Plan and Size Capacity for Kafka Streams in Confluent Platform

Capacity planning for Kafka Streams means choosing how many Apache Kafka® partitions, client machines, threads, and how much memory, CPU, and network bandwidth your application needs to meet its target throughput and latency. Sizing depends on your topology, the number of stream tasks (one per input partition), and whether your processing is stateful, and it answers questions like:

How many Kafka brokers do I need to process 1 million records/second with a Kafka Streams application?
How many client machines do I need to process those records with a Kafka Streams application?
How much memory/CPU/network will a Kafka Streams application typically require?

Tip

Listen to this podcast with Jason Bell, Principal Engineer at Dataworks and founder of Synthetica Data: Capacity Planning Your Apache Kafka Cluster.

Background and context

This section recaps some fundamental building blocks that are useful for the rest of this section. This is mostly a summary of aspects of the Kafka Streams architecture that impact performance. You might want to refresh your understanding of sizing just for Kafka first, by revisiting notes on Production Deployment and how to choose the number of topics/partitions.

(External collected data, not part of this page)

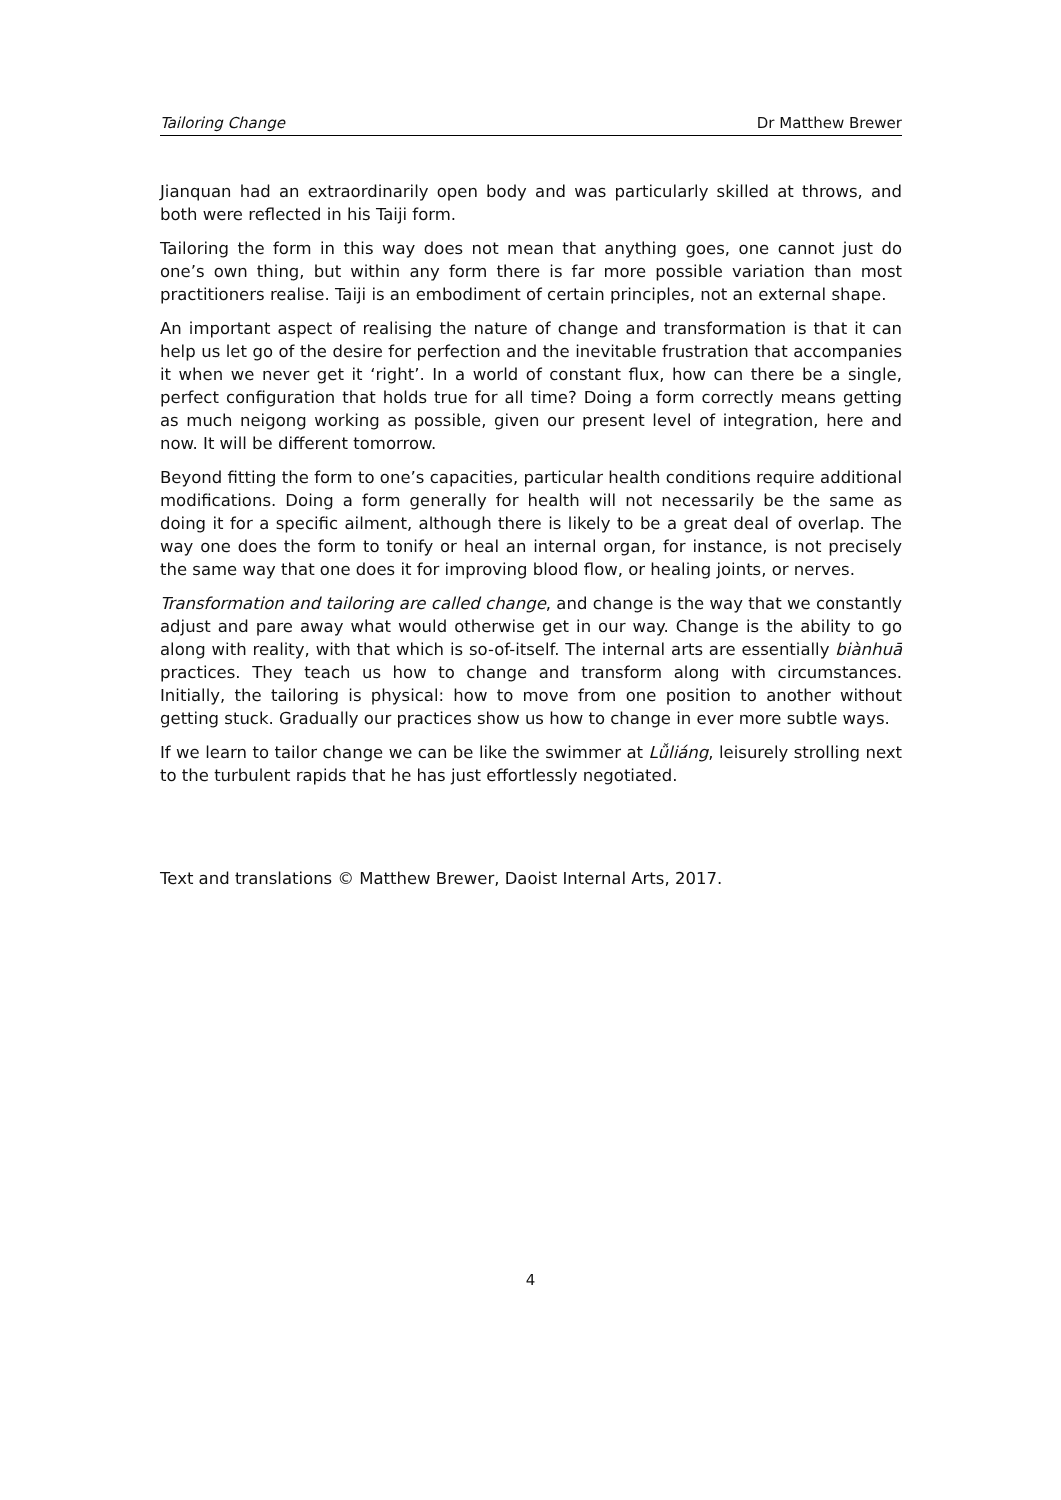Tailoring Change Dr Matthew Brewer
Jianquan had an extraordinarily open body and was particularly skilled at throws, and both were reflected in his Taiji form.
Tailoring the form in this way does not mean that anything goes, one cannot just do one’s own thing, but within any form there is far more possible variation than most practitioners realise. Taiji is an embodiment of certain principles, not an external shape.
An important aspect of realising the nature of change and transformation is that it can help us let go of the desire for perfection and the inevitable frustration that accompanies it when we never get it ‘right’. In a world of constant flux, how can there be a single, perfect configuration that holds true for all time? Doing a form correctly means getting as much neigong working as possible, given our present level of integration, here and now. It will be different tomorrow.
Beyond fitting the form to one’s capacities, particular health conditions require additional modifications. Doing a form generally for health will not necessarily be the same as doing it for a specific ailment, although there is likely to be a great deal of overlap. The way one does the form to tonify or heal an internal organ, for instance, is not precisely the same way that one does it for improving blood flow, or healing joints, or nerves.
Transformation and tailoring are called change, and change is the way that we constantly adjust and pare away what would otherwise get in our way. Change is the ability to go along with reality, with that which is so-of-itself. The internal arts are essentially biànhuā practices. They teach us how to change and transform along with circumstances. Initially, the tailoring is physical: how to move from one position to another without getting stuck. Gradually our practices show us how to change in ever more subtle ways.
If we learn to tailor change we can be like the swimmer at Lǚliáng, leisurely strolling next to the turbulent rapids that he has just effortlessly negotiated.
Text and translations © Matthew Brewer, Daoist Internal Arts, 2017.
4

Kafka Streams uses Kafka’s producer and consumer APIs: under the hood a Kafka Streams application has Kafka producers and consumers, like a typical Kafka client. So when it comes time to add more Kafka Streams instances, think of that as adding more producers and consumers to your application.

Unit of parallelism is a task: In Kafka Streams the basic unit of parallelism is a stream task. Think of a task as consuming from a single Kafka partition per topic and then processing those records through a graph of processor nodes. If the processing is stateful, then the task writes to state stores and produces back to one or more Kafka partitions. To improve the potential parallelism, there is one tuning knob: choose a higher number of partitions for your topics. That automatically leads to a proportional increase in number of tasks.

Task placement matters: Increasing the number of partitions/tasks increases the potential for parallelism, but you must still decide where to place those tasks physically. There are two options: scale up, by putting all the tasks on a single server. This is useful when the app is CPU bound and one server has a lot of CPUs. You can do this by having an app with lots of threads (num.stream.threads config option, with a default of 1) or equivalently have clones of the app running on the same machine, each with 1 thread. There should not be any performance difference between the two. The second option is to scale out, by spreading the tasks across more than one machine. This is useful when the app is network, memory or disk bound, or if a single server has a limited number of CPU cores.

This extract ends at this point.